Spikes, they’re sharp

One of the concepts that came from XP is the Spike. Especially in teams new to agile, there can be confusion on what a Spike is, and how to deal with them.

The best definition of a Spike I’ve found is this one:

“Spike”; is an Extreme Programming term meaning “experiment”;. We use the word because we think of a spike as a quick, almost brute-force experiment aimed at learning just one thing. Think of driving a big nail through a board.

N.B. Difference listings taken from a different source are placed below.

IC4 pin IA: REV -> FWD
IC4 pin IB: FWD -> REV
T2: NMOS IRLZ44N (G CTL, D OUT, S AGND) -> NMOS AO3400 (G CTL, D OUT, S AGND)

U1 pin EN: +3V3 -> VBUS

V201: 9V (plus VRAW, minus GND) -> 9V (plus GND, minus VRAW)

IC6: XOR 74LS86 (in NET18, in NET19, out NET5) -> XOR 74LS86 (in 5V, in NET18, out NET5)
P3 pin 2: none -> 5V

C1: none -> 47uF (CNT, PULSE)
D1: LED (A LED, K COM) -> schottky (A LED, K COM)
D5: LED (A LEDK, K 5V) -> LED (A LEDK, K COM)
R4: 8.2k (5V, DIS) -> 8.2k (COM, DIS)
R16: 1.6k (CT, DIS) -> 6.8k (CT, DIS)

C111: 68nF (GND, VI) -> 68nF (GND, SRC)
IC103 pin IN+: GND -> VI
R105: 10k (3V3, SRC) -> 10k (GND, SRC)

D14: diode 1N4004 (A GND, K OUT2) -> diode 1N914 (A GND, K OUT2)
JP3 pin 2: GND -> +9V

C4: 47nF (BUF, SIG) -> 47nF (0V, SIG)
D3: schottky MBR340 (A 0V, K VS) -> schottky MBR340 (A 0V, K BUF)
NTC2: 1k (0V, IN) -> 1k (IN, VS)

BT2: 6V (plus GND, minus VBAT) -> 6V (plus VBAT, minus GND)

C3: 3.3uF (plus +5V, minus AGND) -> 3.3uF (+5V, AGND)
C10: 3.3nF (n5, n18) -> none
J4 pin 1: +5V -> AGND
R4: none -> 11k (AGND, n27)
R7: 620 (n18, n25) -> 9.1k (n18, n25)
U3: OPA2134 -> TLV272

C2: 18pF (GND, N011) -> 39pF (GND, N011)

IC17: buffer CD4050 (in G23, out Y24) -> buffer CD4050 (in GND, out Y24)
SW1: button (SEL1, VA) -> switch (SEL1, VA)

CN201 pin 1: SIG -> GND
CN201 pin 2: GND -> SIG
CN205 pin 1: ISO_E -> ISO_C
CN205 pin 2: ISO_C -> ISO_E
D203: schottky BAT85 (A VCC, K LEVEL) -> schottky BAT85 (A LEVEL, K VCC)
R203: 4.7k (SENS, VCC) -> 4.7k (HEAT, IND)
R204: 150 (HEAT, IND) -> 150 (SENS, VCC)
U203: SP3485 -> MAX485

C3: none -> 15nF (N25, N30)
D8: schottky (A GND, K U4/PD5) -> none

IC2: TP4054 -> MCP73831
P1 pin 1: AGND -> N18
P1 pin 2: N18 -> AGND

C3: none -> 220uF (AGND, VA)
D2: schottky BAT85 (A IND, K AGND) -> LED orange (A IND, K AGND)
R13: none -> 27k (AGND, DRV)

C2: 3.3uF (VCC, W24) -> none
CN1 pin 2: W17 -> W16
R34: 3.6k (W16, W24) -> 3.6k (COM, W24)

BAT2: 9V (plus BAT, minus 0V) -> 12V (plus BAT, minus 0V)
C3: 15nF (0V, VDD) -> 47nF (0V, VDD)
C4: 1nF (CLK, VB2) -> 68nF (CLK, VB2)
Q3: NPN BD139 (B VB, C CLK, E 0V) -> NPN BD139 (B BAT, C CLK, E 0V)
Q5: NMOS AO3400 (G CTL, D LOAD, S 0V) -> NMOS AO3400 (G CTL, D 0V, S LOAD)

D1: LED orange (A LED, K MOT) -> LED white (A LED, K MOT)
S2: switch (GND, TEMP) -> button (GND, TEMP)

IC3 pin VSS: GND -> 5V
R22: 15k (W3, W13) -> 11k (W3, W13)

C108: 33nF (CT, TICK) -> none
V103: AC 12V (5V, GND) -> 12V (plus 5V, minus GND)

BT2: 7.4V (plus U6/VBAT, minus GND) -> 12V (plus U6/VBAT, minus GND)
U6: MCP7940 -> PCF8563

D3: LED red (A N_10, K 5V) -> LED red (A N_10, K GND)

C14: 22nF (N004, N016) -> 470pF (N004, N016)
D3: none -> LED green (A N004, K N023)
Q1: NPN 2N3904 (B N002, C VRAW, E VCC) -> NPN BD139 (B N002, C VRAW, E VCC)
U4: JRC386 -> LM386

— Extreme Programming Adventures in C# - Ron Jeffries

Let’s break this down.

Experiment

A Spike is an “… experiment aimed at learning just one thing”;. That means that a Spike always starts with a question to be answered. An Hypothesis. At the end of the Spike there is an answer to that question. The hypothesis has been proved, or disproved. And that proof takes the form of a piece of software. A document does not prove anything.

Quick

A Spike is quick. A Spike is usually time-boxed, to as short a period of time we think is feasible to answer our question. That period of time should normally not exceed a day or so.

Brute-force

A Spike will not generate any production code. A spike can be a design session in code, just enough to prove that the design will work. It can be a technology investigation, just enough to see if that library will do the trick. All code from the Spike will be thrown away. It’s about learning, not production.

Rare

I know, that wasn’t in Ron’s definition. Just an additional remark. Spikes are rare. They occur only very infrequently. Once every couple of sprints sounds about right to me. That might decline with the age of the project, as Spikes are particularly useful to remove uncertainty on technical design early in a project.

In practice

When an occasion comes up to introduce a Spike into a sprint, you do the following:

  1. Reconsider: Do you really need to investigate, or are you just scared to commit to an actual, value delivering, user story because you don’t know the system very well?
  2. Reconsider again: Do you really need to investigate, or are you just scared to work together with the rest of the team without someone handing you a detailed specification?
  3. Define the question: ‘grooming’ a Spike means that you clearly and unambiguously define the hypothesis that you need to have answered by the spike. This is like the Spike’s Acceptance Criteria. That means clearly defined, and preferably having a boolean (yes / no) answer. Agree what further actions will result from a ‘yes’. And from a ’no’.
  4. Define the time-box: To answer this question, what size investment are we prepared to do? Keep it short. A day is long. Sometimes long is needed. Sometimes.
  5. Prioritize: The Spike is on your backlog. You prioritize your backlog.
  6. Execute: Code to find your answer. Stop as soon as you have it. Stop if the time-box expires.
  7. Deal with the result: That’s the action agreed upon earlier. A timed-out Spike also is an answer to that question (’too expensive to find out’), and also has an agreed upon action.

Have you done a Spike recently? How did that turn out? Did you get your answer? Or a time-out?